Work to do:
Print everything in the passage on Gulf of Mexico hypoxia from "However, to date, only" down to "hypoxia management goal.".

Source extract:
However, hypoxic area is the most commonly measured, reported, and used management metric. For example, in the case study developed here, a federal-state-tribal Action Plan for the nGOM (Task Force 2001, 2008, 2015) set a goal of reducing the mid-summer hypoxic extent to 5000 km2. For over three decades, the relative areal extent of the hypoxic region on the Louisiana–Texas continental shelf has drawn scientific and policy attention (Rabalais and Turner 2001, Rabalais et al 2002, O'Connor and Whitall, 2007, Langseth et al 2014, Smith et al 2017). During that time, models ranging from regressions (Turner et al 2006, 2012, Greene et al 2009, Forrest et al 2011, Obenour et al 2012) to relatively simple (Scavia et al 2003, 2013, Obenour et al 2015) and more complex biogeochemical models (Hetland and DiMarco 2008, Wang and Justić 2009, Fennel et al 2011, Justić and Wang 2014) have been used to explore hypoxia dynamics and to provide management guidance relating the size of the hypoxic zone to key drivers.

However, to date, only one model has provided load–response curves for hypoxic volume (Scavia et al 2013), and that analysis suggested that for the Gulf of Mexico hypoxic volume is more responsive than hypoxic area to load reductions. That model used hypoxic volume estimates determined by Obenour et al (2013) through a geostatistical reanalysis of shelf-wide hypoxia cruises conducted between 1985 and 2011. In this paper, we expand on that earlier analysis by comparing the volume-based response curves of Scavia et al (2013) with results from an independent three-dimensional hydrodynamic-biogeochemical model (Justić and Wang 2014), and discuss the implications with respect to a more ecologically-relevant hypoxia management goal.

Stored data entries:

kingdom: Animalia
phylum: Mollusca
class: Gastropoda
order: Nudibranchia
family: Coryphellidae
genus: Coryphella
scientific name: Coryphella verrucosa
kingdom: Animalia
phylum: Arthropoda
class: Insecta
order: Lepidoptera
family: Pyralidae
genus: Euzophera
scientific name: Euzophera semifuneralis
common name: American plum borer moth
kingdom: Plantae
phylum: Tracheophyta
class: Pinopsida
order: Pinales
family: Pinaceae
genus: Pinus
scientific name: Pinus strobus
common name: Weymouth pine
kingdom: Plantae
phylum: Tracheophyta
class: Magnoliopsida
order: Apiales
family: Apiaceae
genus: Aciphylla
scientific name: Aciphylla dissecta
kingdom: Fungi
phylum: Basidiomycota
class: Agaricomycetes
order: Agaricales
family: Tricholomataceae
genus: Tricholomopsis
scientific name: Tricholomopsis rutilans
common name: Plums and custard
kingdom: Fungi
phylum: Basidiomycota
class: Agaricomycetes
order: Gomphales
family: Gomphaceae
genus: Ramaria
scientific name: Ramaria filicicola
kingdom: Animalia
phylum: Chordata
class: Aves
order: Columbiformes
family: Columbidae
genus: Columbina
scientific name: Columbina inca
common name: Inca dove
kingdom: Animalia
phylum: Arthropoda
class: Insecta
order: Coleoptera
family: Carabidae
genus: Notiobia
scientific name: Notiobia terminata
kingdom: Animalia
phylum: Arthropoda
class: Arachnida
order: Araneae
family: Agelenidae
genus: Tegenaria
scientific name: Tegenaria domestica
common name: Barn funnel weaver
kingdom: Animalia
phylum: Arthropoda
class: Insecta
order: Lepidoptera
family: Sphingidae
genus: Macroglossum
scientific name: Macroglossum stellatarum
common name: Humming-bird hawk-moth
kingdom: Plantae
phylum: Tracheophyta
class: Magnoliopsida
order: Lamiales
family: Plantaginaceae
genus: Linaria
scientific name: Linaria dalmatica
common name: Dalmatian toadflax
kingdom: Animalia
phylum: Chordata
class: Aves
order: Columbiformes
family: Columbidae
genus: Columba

Exercise answer:
However, to date, only one model has provided load–response curves for hypoxic volume (Scavia et al 2013), and that analysis suggested that for the Gulf of Mexico hypoxic volume is more responsive than hypoxic area to load reductions. That model used hypoxic volume estimates determined by Obenour et al (2013) through a geostatistical reanalysis of shelf-wide hypoxia cruises conducted between 1985 and 2011. In this paper, we expand on that earlier analysis by comparing the volume-based response curves of Scavia et al (2013) with results from an independent three-dimensional hydrodynamic-biogeochemical model (Justić and Wang 2014), and discuss the implications with respect to a more ecologically-relevant hypoxia management goal.